Potrei cominciare con le mie solite comparazioni esterofile, che nonostante applichi sempre con maggior rigore per paura di essere eccessivamente critico, pare portino sempre alle stesse considerazioni, anche qui, nell’osservazione dei panorami urbani di questa amena cittadina, per ordine, pulizia e decoro faccio fatica a fare paragoni, ma per non risultare il solito polemico noioso, che oltre tutto sta sulle palle pure a me, evito.

Mi rendo conto che questi miei report parlano ben poco delle manifestazioni e molto dei viaggi, dei transiti, di ciò che capita in questi frangenti e poco delle dinamiche dei festival. La risposta è molto semplice, ai festival facciamo sempre le stesse cose, i ritmi sono scanditi dagli orari imposti dalle manifestazioni (sessione di dediche dalle 10,00 alle 13,00 e dalle 15,00 alle 19,00, praticamente siamo ospiti sì, ma lavoriamo con orari da giorno feriale) e c’è ben poco altro da dire, se non trascrivere l’oggetto delle nostre chiacchierate a fine giornata o durante i pranzi e, sinceramente, non mi pare proprio il caso.
Tutto qua.
Non vorrei smitizzare ciò che faccio, spesso mi si invidia per i viaggi, ma la realtà, come sempre e per molte altre cose, è molto semplice e talvolta banale. Certo, come dice un mio caro amico “è sempre meglio che lavorare”, e di questo ha ragione perfettamente, sono e siamo dei privilegiati che in certi casi fanno i globe-trotter, facendo cose che li divertono e del quale non sentono i sacrifici ma, almeno dal mio punto di vista, attenzione a mitizzare cose che di mitico non hanno niente e che quando si perpetrano con periodicità, alla fine sembrano diventare normali.
È sempre una questione di punti di vista.

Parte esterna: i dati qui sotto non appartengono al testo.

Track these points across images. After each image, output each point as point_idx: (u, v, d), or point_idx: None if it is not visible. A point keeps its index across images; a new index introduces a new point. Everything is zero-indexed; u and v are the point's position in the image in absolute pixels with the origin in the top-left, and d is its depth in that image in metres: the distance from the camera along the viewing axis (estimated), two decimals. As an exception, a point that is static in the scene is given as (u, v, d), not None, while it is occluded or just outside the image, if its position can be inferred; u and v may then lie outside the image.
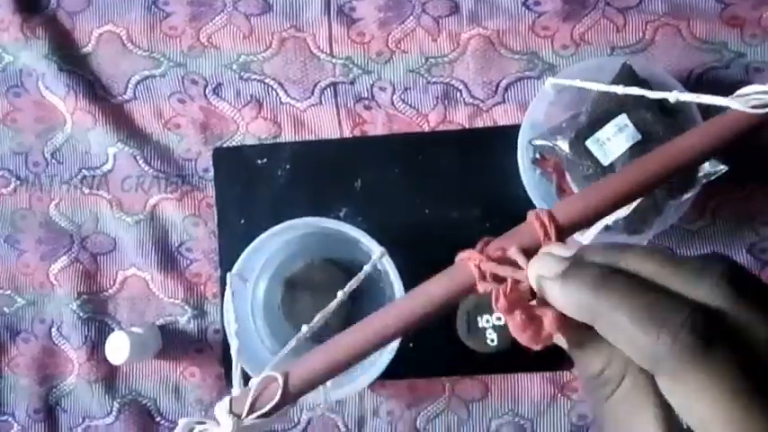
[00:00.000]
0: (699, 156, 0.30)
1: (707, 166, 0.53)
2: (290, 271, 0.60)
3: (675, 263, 0.23)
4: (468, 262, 0.27)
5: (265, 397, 0.28)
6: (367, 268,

Ora, siamo arrivati al punto in cui forse devo constatare oltre che ammettere che questo potrebbe anche essere il mio ultimo viaggio in Francia, l’ultimo di una serie di bellissime esperienze che hanno distinto quasi quindici anni della mia vita, belli, intensi e carichi di soddisfazioni, ma che è probabile siano giunti alla fine, dico forse, perché non so effettivamente che cosa succederà, non sono sicuro di niente, sopratutto della piega che potrebbe prendere la mia vita, lo dico con estrema sincerità, navigo a vista anche se so che certe cose pare non facciano più parte di me.
Mancanza di idee? No, ne ho perfino troppe, qualcuna pare irraggiungibile per le mille difficoltà di percorso, altre idee mi obbligherebbero a battere sentieri che già conosco e che al momento non voglio fare oltre al fatto che il gioco sembra non valga la candela, non mi piacciono più troppe cose che fanno parte del panorama, dell’ambiente che conoscevo, altre invece sono lì, come sirene ammiccanti, ma sembra che si allontanino ogni volta che mi avvicino, anche se è un avvicinarsi guardingo, sospeso e indeciso, un avvicinamento immobile e quindi falso.

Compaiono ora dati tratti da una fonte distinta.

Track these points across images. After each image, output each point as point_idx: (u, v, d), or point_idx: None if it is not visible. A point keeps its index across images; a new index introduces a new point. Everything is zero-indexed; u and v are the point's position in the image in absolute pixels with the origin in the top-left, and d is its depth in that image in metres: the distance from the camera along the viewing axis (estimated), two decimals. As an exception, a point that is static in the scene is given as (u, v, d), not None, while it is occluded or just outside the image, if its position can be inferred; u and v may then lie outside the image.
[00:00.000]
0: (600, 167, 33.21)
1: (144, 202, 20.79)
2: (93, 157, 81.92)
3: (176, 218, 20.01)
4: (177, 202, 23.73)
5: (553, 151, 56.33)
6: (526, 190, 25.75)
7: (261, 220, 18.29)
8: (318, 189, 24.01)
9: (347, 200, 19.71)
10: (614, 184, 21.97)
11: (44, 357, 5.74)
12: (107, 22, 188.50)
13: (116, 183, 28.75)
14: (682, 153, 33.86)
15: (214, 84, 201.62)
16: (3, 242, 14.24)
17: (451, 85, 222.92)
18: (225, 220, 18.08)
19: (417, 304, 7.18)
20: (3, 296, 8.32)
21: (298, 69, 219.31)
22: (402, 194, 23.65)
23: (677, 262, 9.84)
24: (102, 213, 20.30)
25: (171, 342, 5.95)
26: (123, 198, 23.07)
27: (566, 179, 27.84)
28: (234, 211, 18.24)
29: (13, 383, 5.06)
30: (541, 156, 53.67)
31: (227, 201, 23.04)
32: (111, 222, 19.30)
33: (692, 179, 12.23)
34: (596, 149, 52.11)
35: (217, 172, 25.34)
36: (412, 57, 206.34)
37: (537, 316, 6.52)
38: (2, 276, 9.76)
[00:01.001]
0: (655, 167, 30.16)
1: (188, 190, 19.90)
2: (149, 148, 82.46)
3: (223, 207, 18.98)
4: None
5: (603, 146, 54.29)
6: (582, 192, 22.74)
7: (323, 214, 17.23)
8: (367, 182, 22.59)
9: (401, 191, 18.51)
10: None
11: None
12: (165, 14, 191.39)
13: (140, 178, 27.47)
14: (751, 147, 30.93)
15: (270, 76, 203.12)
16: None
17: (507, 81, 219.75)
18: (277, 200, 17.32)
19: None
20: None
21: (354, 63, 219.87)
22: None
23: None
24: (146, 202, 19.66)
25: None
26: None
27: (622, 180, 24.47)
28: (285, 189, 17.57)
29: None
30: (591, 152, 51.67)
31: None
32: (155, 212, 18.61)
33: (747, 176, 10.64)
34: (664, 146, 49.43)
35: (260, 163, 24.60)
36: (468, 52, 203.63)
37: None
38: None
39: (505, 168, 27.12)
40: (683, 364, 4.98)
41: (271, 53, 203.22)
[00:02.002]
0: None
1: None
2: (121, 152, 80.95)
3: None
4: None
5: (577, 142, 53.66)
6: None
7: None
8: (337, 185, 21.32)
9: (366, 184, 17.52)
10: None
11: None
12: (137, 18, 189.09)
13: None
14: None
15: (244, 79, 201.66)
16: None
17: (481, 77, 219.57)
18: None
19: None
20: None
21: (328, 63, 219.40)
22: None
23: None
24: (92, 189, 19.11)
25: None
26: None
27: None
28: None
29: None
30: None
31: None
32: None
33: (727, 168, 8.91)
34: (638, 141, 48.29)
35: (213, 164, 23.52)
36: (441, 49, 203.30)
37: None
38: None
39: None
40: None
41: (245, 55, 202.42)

Non succederà, ma nel caso a qualcuno venisse il ticchio di farmi qualche domanda in proposito, lo avviso per tempo: non vi risponderò, non per maleducazione, ma perché non potrei dirvi niente di più della vaghezza che ho descritto fino a qui, perché questa è la condizione in cui mi trovo.

Sono tranquillo? No, ma anche questa è una condizione normale, per cui non c’è assolutamente da preoccuparsi (voi sicuramente no, io non saprei), ho attraversato quasi vent’anni fa una situazione del genere, mi sembrava meno strutturale e più passeggera e si trasformò in una pausa di riflessione su cosa stavo facendo, chi volevo essere e dove volevo andare, successe dopo i miei primi due lavori da autore, e questa sosta produsse “Moonlight Blues” una delle mie storie che ricordo con grande affetto e di cui sono ancora orgoglioso.
Questa volta sarà diverso, perché la vita ti si offre sempre in maniera differente e niente è mai uguale al passato, ma spero ad ogni modo che porti nuovi frutti che sappiamo regalarmi nuovi sapori, nuovi entusiasmi e nuove opportunità.
Credo di meritarlo.

E se non sarà così, cercheremo di farcene una ragione.